- [WRITTEN REQUEST]: Can you reproduce the rows below word for word, from their very start through the line containing "v(-42.7, 12.7) *", with both ends included and the pictures left out?

- [RECORDS]:
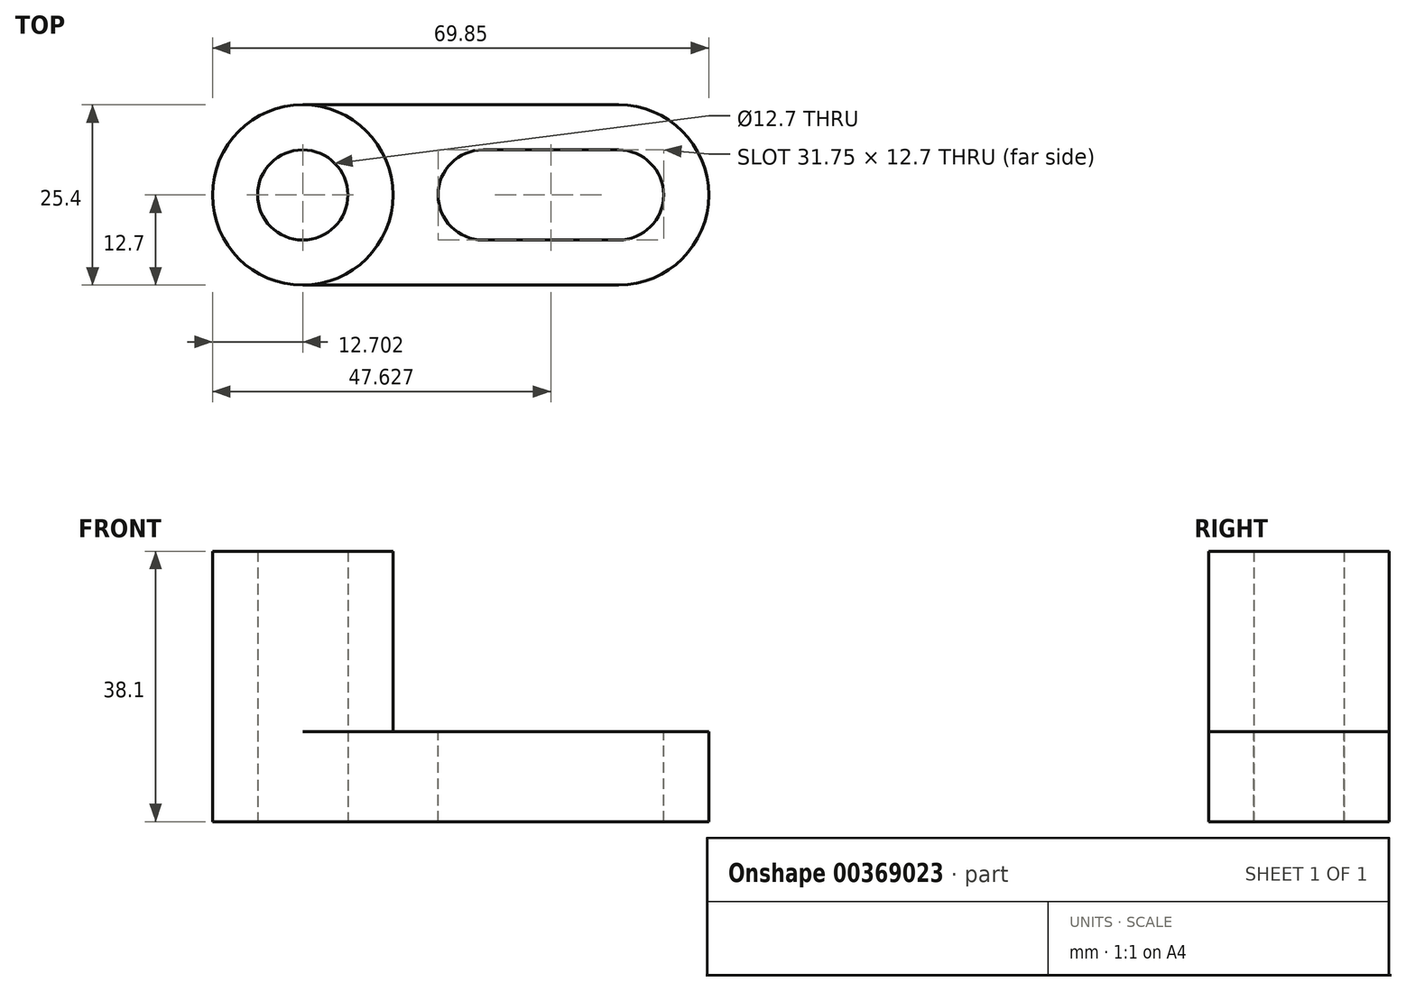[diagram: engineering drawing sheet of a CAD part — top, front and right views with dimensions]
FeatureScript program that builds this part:
annotation { "Feature Type Name" : "Feature", "Feature Type Description" : "" }
export const myFeature = defineFeature(function(context is Context, id is Id, definition is map)
    precondition{}
    {
        {
            var Q0;
            Q0=qCreatedBy(makeId("Top.planeOp"),FACE);
            var sketch = newSketch(context, id + "F0", { "sketchPlane" : qUnion([Q0])});
            skLineSegment(sketch, "E0", {"start": v(-42.7, 0) * mm, "end": v(-42.7, 25.4) * mm});
            skLineSegment(sketch, "E1", {"start": v(-42.7, 25.4) * mm, "end": v(27.14, 25.4) * mm});
            skLineSegment(sketch, "E2", {"start": v(27.14, 25.4) * mm, "end": v(27.14, 0) * mm});
            skLineSegment(sketch, "E3", {"start": v(27.14, 0) * mm, "end": v(-42.7, 0) * mm});
            skCircle(sketch, "E4", {"center": v(-30, 12.7) * mm, "radius": 6.35 * mm});
            skPoint(sketch, "E4.centerSnap0", {"position": v(-42.7, 12.7) * mm});
            skCircle(sketch, "E5", {"center": v(-30, 12.7) * mm, "radius": 12.7 * mm});
            skSolve(sketch);
        }
        {
            var Q0;
            {var subQ0=sQuery(id+"F0.wireOp",EDGE,"E1");var subQ1=sQuery(id+"F0.wireOp",EDGE,"E0");var subQ2=makeQuery(id+"F0.imprint","INTERSECT",VERTEX,{"derivedFrom":[subQ1,subQ0]});Q0=makeQuery(id+"F0.imprint","IMPRINT",FACE,{"disambiguationData":[TD([[makeQuery(id+"F0.imprint","IMPRINT",EDGE,{"disambiguationData":[TD([[subQ2,1.0]])],"derivedFrom":subQ1}),-1.0]])]});}
            var Q1;
            {var subQ0=sQuery(id+"F0.wireOp",EDGE,"E2");Q1=makeQuery(id+"F0.imprint","IMPRINT",FACE,{"disambiguationData":[TD([[makeQuery(id+"F0.imprint","IMPRINT",EDGE,{"derivedFrom":subQ0}),-1.0]])]});}
            var Q2;
            {var subQ0=sQuery(id+"F0.wireOp",EDGE,"E3");var subQ1=sQuery(id+"F0.wireOp",EDGE,"E0");var subQ2=makeQuery(id+"F0.imprint","INTERSECT",VERTEX,{"derivedFrom":[subQ1,subQ0]});Q2=makeQuery(id+"F0.imprint","IMPRINT",FACE,{"disambiguationData":[TD([[makeQuery(id+"F0.imprint","IMPRINT",EDGE,{"disambiguationData":[TD([[subQ2,-1.0]])],"derivedFrom":subQ1}),-1.0]])]});}
            var Q3;
            Q3=makeQuery(id+"F0.imprint","IMPRINT",FACE,{"disambiguationData":[TD([[makeQuery(id+"F0.imprint","IMPRINT",EDGE,{"derivedFrom":sQuery(id+"F0.wireOp",EDGE,"E4")}),-1.0]])]});
            extrude(context, id + "F1", {"entities" : qUnion([Q0, Q1, Q2, Q3]), "depth" : 12.7 * mm});
        }
        {
            var Q0;
            Q0=makeQuery(id+"F0.imprint","IMPRINT",FACE,{"disambiguationData":[TD([[makeQuery(id+"F0.imprint","IMPRINT",EDGE,{"derivedFrom":sQuery(id+"F0.wireOp",EDGE,"E4")}),-1.0]])]});
            extrude(context, id + "F2", {"entities" : qUnion([Q0]), "operationType" : NewBodyOperationType.ADD, "depth" : 38.1 * mm});
        }
        {
            var Q0;
            {var subQ0=sQuery(id+"F0.wireOp",EDGE,"E0");var subQ1=sQuery(id+"F0.wireOp",EDGE,"E1");var subQ2=makeQuery(id+"F1.opExtrude","CAP_FACE",FACE,{"disambiguationData":[OSD([subQ0,subQ1,sQuery(id+"F0.wireOp",EDGE,"E2"),sQuery(id+"F0.wireOp",EDGE,"E3"),sQuery(id+"F0.wireOp",EDGE,"E4")])],"isStart":false});Q0=makeQuery(id+"F2.boolean.opBoolean","SPLIT",FACE,{"disambiguationData":[TD([makeQuery(id+"F1.opExtrude","SWEPT_FACE",FACE,{"disambiguationData":[OSD([subQ0])]}),subQ2,makeQuery(id+"F1.opExtrude","SWEPT_FACE",FACE,{"disambiguationData":[OSD([subQ1])]}),makeQuery(id+"F2.opExtrude","SWEPT_FACE",FACE,{"disambiguationData":[OSD([sQuery(id+"F0.wireOp",EDGE,"E5")])]})])],"derivedFrom":subQ2});}
            var Q1;
            {var subQ0=sQuery(id+"F0.wireOp",EDGE,"E0");var subQ1=sQuery(id+"F0.wireOp",EDGE,"E3");var subQ2=makeQuery(id+"F1.opExtrude","CAP_FACE",FACE,{"disambiguationData":[OSD([subQ0,sQuery(id+"F0.wireOp",EDGE,"E1"),sQuery(id+"F0.wireOp",EDGE,"E2"),subQ1,sQuery(id+"F0.wireOp",EDGE,"E4")])],"isStart":false});Q1=makeQuery(id+"F2.boolean.opBoolean","SPLIT",FACE,{"disambiguationData":[TD([makeQuery(id+"F1.opExtrude","SWEPT_FACE",FACE,{"disambiguationData":[OSD([subQ0])]}),subQ2,makeQuery(id+"F1.opExtrude","SWEPT_FACE",FACE,{"disambiguationData":[OSD([subQ1])]}),makeQuery(id+"F2.opExtrude","SWEPT_FACE",FACE,{"disambiguationData":[OSD([sQuery(id+"F0.wireOp",EDGE,"E5")])]})])],"derivedFrom":subQ2});}
            extrude(context, id + "F3", {"entities" : qUnion([Q0, Q1]), "operationType" : NewBodyOperationType.REMOVE, "oppositeDirection" : true, "depth" : 25.4 * mm});
        }
        {
            var Q0;
            {var subQ0=sQuery(id+"F0.wireOp",EDGE,"E3");var subQ1=sQuery(id+"F0.wireOp",EDGE,"E2");var subQ2=sQuery(id+"F0.wireOp",EDGE,"E1");var subQ3=makeQuery(id+"F1.opExtrude","CAP_FACE",FACE,{"disambiguationData":[OSD([sQuery(id+"F0.wireOp",EDGE,"E0"),subQ2,subQ1,subQ0,sQuery(id+"F0.wireOp",EDGE,"E4")])],"isStart":false});Q0=makeQuery(id+"F2.boolean.opBoolean","SPLIT",FACE,{"disambiguationData":[TD([subQ3,makeQuery(id+"F1.opExtrude","SWEPT_FACE",FACE,{"disambiguationData":[OSD([subQ2])]}),makeQuery(id+"F1.opExtrude","SWEPT_FACE",FACE,{"disambiguationData":[OSD([subQ1])]}),makeQuery(id+"F1.opExtrude","SWEPT_FACE",FACE,{"disambiguationData":[OSD([subQ0])]}),makeQuery(id+"F2.opExtrude","SWEPT_FACE",FACE,{"disambiguationData":[OSD([sQuery(id+"F0.wireOp",EDGE,"E5")])]})])],"derivedFrom":subQ3});}
            var sketch = newSketch(context, id + "F4", { "sketchPlane" : qUnion([Q0])});
            skCircle(sketch, "E6", {"center": v(-4.6, 12.7) * mm, "radius": 6.35 * mm});
            skPoint(sketch, "E6.centerSnap0", {"position": v(-17.3, 12.7) * mm});
            skCircle(sketch, "E7", {"center": v(14.44, 12.7) * mm, "radius": 6.35 * mm});
            skLineSegment(sketch, "E8", {"start": v(-4.6, 6.35) * mm, "end": v(14.44, 6.35) * mm});
            skLineSegment(sketch, "E9", {"start": v(14.44, 6.35) * mm, "end": v(14.44, 12.7) * mm});
            skLineSegment(sketch, "E10", {"start": v(14.44, 19.05) * mm, "end": v(-4.6, 19.05) * mm});
            skLineSegment(sketch, "E11", {"start": v(-4.6, 19.05) * mm, "end": v(-4.6, 12.7) * mm});
            skLineSegment(sketch, "E12", {"start": v(-4.6, 6.35) * mm, "end": v(-4.6, 12.7) * mm});
            skLineSegment(sketch, "E13", {"start": v(14.44, 12.7) * mm, "end": v(14.44, 19.05) * mm});
            skSolve(sketch);
        }
        {
            var Q0;
            {var subQ0=sQuery(id+"F4.wireOp",EDGE,"E8");Q0=makeQuery(id+"F4.imprint","IMPRINT",FACE,{"disambiguationData":[TD([[makeQuery(id+"F4.imprint","IMPRINT",EDGE,{"derivedFrom":subQ0}),1.0]])]});}
            var Q1;
            {var subQ2=sQuery(id+"F4.wireOp",EDGE,"E11");Q1=makeQuery(id+"F4.imprint","IMPRINT",FACE,{"disambiguationData":[TD([[makeQuery(id+"F4.imprint","IMPRINT",EDGE,{"derivedFrom":subQ2}),1.0]])]});}
            var Q2;
            {var subQ2=sQuery(id+"F4.wireOp",EDGE,"E11");Q2=makeQuery(id+"F4.imprint","IMPRINT",FACE,{"disambiguationData":[TD([[makeQuery(id+"F4.imprint","IMPRINT",EDGE,{"derivedFrom":subQ2}),-1.0]])]});}
            var Q3;
            {var subQ0=sQuery(id+"F4.wireOp",EDGE,"E9");Q3=makeQuery(id+"F4.imprint","IMPRINT",FACE,{"disambiguationData":[TD([[makeQuery(id+"F4.imprint","IMPRINT",EDGE,{"derivedFrom":subQ0}),1.0]])]});}
            var Q4;
            {var subQ0=sQuery(id+"F4.wireOp",EDGE,"E9");Q4=makeQuery(id+"F4.imprint","IMPRINT",FACE,{"disambiguationData":[TD([[makeQuery(id+"F4.imprint","IMPRINT",EDGE,{"derivedFrom":subQ0}),-1.0]])]});}
            extrude(context, id + "F5", {"entities" : qUnion([Q0, Q1, Q2, Q3, Q4]), "operationType" : NewBodyOperationType.REMOVE, "oppositeDirection" : true, "depth" : 25.4 * mm});
        }
        {
            var Q0;
            {var subQ0=sQuery(id+"F0.wireOp",EDGE,"E3");var subQ1=sQuery(id+"F0.wireOp",EDGE,"E2");var subQ2=sQuery(id+"F0.wireOp",EDGE,"E1");var subQ3=makeQuery(id+"F1.opExtrude","CAP_FACE",FACE,{"disambiguationData":[OSD([sQuery(id+"F0.wireOp",EDGE,"E0"),subQ2,subQ1,subQ0,sQuery(id+"F0.wireOp",EDGE,"E4")])],"isStart":false});Q0=makeQuery(id+"F2.boolean.opBoolean","SPLIT",FACE,{"disambiguationData":[TD([subQ3,makeQuery(id+"F1.opExtrude","SWEPT_FACE",FACE,{"disambiguationData":[OSD([subQ2])]}),makeQuery(id+"F1.opExtrude","SWEPT_FACE",FACE,{"disambiguationData":[OSD([subQ1])]}),makeQuery(id+"F1.opExtrude","SWEPT_FACE",FACE,{"disambiguationData":[OSD([subQ0])]}),makeQuery(id+"F2.opExtrude","SWEPT_FACE",FACE,{"disambiguationData":[OSD([sQuery(id+"F0.wireOp",EDGE,"E5")])]})])],"derivedFrom":subQ3});}
            var sketch = newSketch(context, id + "F6", { "sketchPlane" : qUnion([Q0])});
            skPoint(sketch, "E14", {"position": v(14.44, 25.4) * mm});
            skPoint(sketch, "E15", {"position": v(27.14, 12.7) * mm});
            skPoint(sketch, "E16", {"position": v(14.44, 0) * mm});
            skArc(sketch, "E17", {"start": v(27.14, 12.7) * mm, "mid": v(23.42, 21.68) * mm, "end": v(14.44, 25.4) * mm});
            skArc(sketch, "E18", {"start": v(14.44, 0) * mm, "mid": v(23.42, 3.72) * mm, "end": v(27.14, 12.7) * mm});
            skSolve(sketch);
        }
        {
            var Q0;
            {var subQ0=sQuery(id+"F6.wireOp",EDGE,"E17");Q0=makeQuery(id+"F6.imprint","IMPRINT",FACE,{"disambiguationData":[TD([[makeQuery(id+"F6.imprint","IMPRINT",EDGE,{"derivedFrom":subQ0}),-1.0]])]});}
            var Q1;
            {var subQ0=sQuery(id+"F6.wireOp",EDGE,"E18");Q1=makeQuery(id+"F6.imprint","IMPRINT",FACE,{"disambiguationData":[TD([[makeQuery(id+"F6.imprint","IMPRINT",EDGE,{"derivedFrom":subQ0}),-1.0]])]});}
            extrude(context, id + "F7", {"entities" : qUnion([Q0, Q1]), "operationType" : NewBodyOperationType.REMOVE, "oppositeDirection" : true, "depth" : 25.4 * mm});
        }
    });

- [TASK ANSWER]:
[diagram: engineering drawing sheet of a CAD part — top, front and right views with dimensions]
FeatureScript program that builds this part:
annotation { "Feature Type Name" : "Feature", "Feature Type Description" : "" }
export const myFeature = defineFeature(function(context is Context, id is Id, definition is map)
    precondition{}
    {
        {
            var Q0;
            Q0=qCreatedBy(makeId("Top.planeOp"),FACE);
            var sketch = newSketch(context, id + "F0", { "sketchPlane" : qUnion([Q0])});
            skLineSegment(sketch, "E0", {"start": v(-42.7, 0) * mm, "end": v(-42.7, 25.4) * mm});
            skLineSegment(sketch, "E1", {"start": v(-42.7, 25.4) * mm, "end": v(27.14, 25.4) * mm});
            skLineSegment(sketch, "E2", {"start": v(27.14, 25.4) * mm, "end": v(27.14, 0) * mm});
            skLineSegment(sketch, "E3", {"start": v(27.14, 0) * mm, "end": v(-42.7, 0) * mm});
            skCircle(sketch, "E4", {"center": v(-30, 12.7) * mm, "radius": 6.35 * mm});
            skPoint(sketch, "E4.centerSnap0", {"position": v(-42.7, 12.7) * mm});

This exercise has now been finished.